Collected data
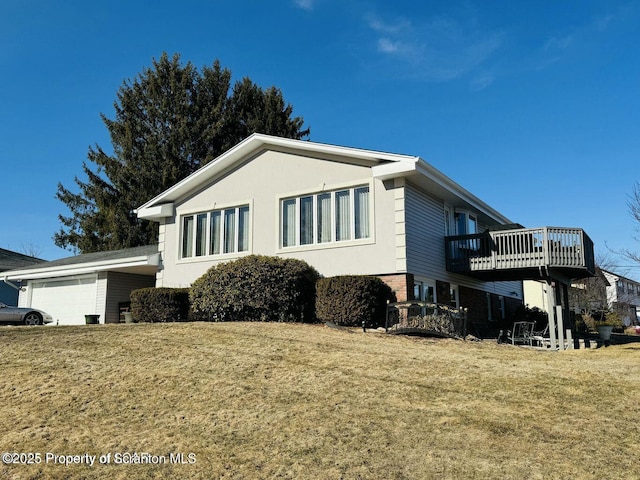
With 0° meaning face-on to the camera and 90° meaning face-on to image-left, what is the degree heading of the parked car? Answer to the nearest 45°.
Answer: approximately 270°

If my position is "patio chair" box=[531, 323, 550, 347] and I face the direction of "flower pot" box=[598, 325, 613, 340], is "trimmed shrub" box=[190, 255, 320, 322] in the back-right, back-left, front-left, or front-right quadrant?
back-left

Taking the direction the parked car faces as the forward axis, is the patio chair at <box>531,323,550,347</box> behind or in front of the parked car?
in front

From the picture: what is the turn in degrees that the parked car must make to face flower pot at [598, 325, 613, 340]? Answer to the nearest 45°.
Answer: approximately 45° to its right

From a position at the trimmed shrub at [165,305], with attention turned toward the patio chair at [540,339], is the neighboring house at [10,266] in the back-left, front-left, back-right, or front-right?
back-left

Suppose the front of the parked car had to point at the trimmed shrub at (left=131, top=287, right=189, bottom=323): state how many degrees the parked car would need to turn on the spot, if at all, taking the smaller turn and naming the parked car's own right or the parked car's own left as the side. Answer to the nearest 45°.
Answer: approximately 45° to the parked car's own right

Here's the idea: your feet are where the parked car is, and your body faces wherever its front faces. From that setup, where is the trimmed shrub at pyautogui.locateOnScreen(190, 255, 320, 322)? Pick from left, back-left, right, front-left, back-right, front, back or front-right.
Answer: front-right

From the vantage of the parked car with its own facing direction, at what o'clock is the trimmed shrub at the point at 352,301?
The trimmed shrub is roughly at 2 o'clock from the parked car.
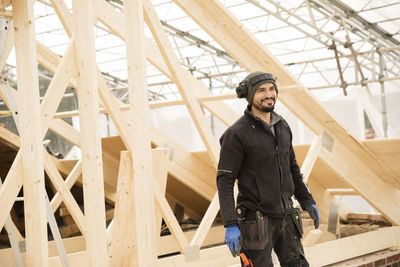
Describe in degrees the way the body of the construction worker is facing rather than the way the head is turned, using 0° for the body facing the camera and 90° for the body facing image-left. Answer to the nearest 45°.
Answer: approximately 315°

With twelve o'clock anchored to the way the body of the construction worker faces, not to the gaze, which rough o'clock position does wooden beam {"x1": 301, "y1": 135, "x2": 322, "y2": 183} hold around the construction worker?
The wooden beam is roughly at 8 o'clock from the construction worker.

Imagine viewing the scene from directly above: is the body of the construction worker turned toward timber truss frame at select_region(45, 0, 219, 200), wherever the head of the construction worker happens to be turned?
no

About this task: Could you rewrite the lines from the one containing "Describe in degrees" through the one containing "Answer: approximately 315°", swapping "camera" for "viewer" and leaving all else unchanged?

Written answer:
Describe in degrees the way the body of the construction worker is facing rather than the way the head is turned, using 0° for the body facing the viewer and 90° for the body facing image-left. Answer to the nearest 45°.
Answer: approximately 315°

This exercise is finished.